**Problem:** List every line of the material that contains the string "joué". Matches must have the same capitalization.

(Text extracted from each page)
* * * *

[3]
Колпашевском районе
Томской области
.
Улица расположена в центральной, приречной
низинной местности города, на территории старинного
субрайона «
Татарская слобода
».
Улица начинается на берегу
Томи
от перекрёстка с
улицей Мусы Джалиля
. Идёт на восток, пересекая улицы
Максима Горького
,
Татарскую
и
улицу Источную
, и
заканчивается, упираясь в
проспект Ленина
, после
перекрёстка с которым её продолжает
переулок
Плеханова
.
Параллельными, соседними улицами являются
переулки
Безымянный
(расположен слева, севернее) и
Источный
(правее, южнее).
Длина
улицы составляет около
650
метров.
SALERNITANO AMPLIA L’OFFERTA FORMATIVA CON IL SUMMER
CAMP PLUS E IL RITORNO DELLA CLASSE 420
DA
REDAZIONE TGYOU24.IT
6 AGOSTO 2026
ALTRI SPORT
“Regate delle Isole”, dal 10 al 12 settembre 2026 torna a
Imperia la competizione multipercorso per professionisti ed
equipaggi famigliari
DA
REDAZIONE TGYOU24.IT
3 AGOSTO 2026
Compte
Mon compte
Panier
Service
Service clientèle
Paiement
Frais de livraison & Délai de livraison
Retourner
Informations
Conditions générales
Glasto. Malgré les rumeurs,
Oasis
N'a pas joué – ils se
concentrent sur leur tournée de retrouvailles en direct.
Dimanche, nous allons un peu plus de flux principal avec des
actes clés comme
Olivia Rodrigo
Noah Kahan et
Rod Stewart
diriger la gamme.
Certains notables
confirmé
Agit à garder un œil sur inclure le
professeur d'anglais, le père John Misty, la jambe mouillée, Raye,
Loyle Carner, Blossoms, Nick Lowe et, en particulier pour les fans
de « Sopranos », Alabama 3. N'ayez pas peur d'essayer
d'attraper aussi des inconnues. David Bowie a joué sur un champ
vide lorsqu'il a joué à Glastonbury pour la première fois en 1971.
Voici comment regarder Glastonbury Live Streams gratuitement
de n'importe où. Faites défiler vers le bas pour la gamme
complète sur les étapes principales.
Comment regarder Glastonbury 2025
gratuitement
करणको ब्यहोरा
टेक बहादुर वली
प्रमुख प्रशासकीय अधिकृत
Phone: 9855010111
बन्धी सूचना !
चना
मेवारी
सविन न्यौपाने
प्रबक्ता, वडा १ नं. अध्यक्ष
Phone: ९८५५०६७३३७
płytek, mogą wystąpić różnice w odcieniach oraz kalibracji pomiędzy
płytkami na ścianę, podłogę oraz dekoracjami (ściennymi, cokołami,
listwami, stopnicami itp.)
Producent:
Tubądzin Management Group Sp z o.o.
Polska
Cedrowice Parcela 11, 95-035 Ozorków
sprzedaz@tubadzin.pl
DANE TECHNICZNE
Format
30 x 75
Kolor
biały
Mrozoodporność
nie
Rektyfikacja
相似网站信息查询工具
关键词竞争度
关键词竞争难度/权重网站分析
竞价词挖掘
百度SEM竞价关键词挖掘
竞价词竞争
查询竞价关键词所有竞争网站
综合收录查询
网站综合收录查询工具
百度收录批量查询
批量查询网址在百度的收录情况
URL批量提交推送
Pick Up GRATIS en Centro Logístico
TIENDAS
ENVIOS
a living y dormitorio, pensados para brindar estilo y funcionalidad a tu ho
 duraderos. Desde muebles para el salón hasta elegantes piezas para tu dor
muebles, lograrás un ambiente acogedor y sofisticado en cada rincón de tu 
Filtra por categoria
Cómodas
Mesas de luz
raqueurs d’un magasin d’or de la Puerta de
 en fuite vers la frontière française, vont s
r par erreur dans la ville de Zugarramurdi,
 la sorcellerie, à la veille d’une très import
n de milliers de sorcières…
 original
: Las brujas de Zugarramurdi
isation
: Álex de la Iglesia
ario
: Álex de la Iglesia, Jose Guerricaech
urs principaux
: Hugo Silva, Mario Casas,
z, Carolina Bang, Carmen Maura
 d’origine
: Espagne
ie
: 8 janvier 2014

* * * *

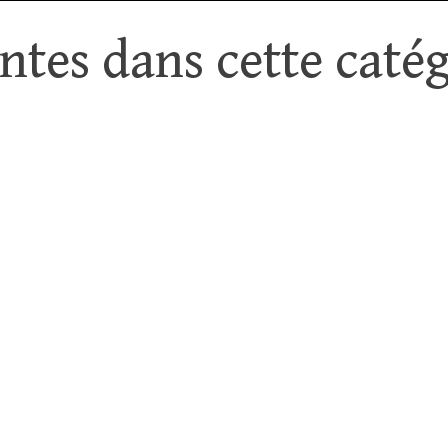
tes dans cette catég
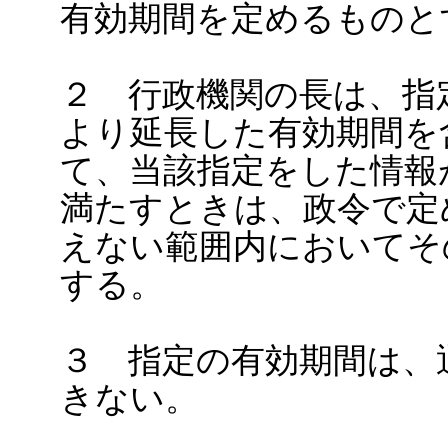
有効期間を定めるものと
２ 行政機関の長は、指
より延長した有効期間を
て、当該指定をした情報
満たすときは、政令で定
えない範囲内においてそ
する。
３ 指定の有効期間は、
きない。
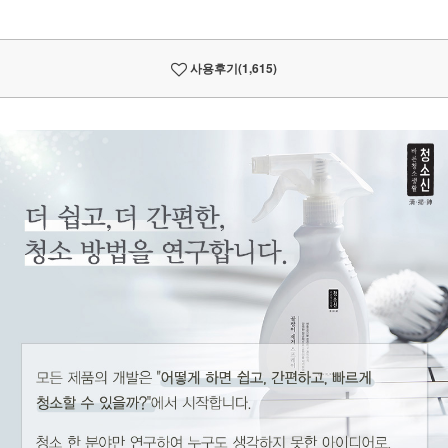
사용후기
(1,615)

* * * *

**Answer to this problem:**
N'a pas joué – ils se
d'attraper aussi des inconnues. David Bowie a joué sur un champ
vide lorsqu'il a joué à Glastonbury pour la première fois en 1971.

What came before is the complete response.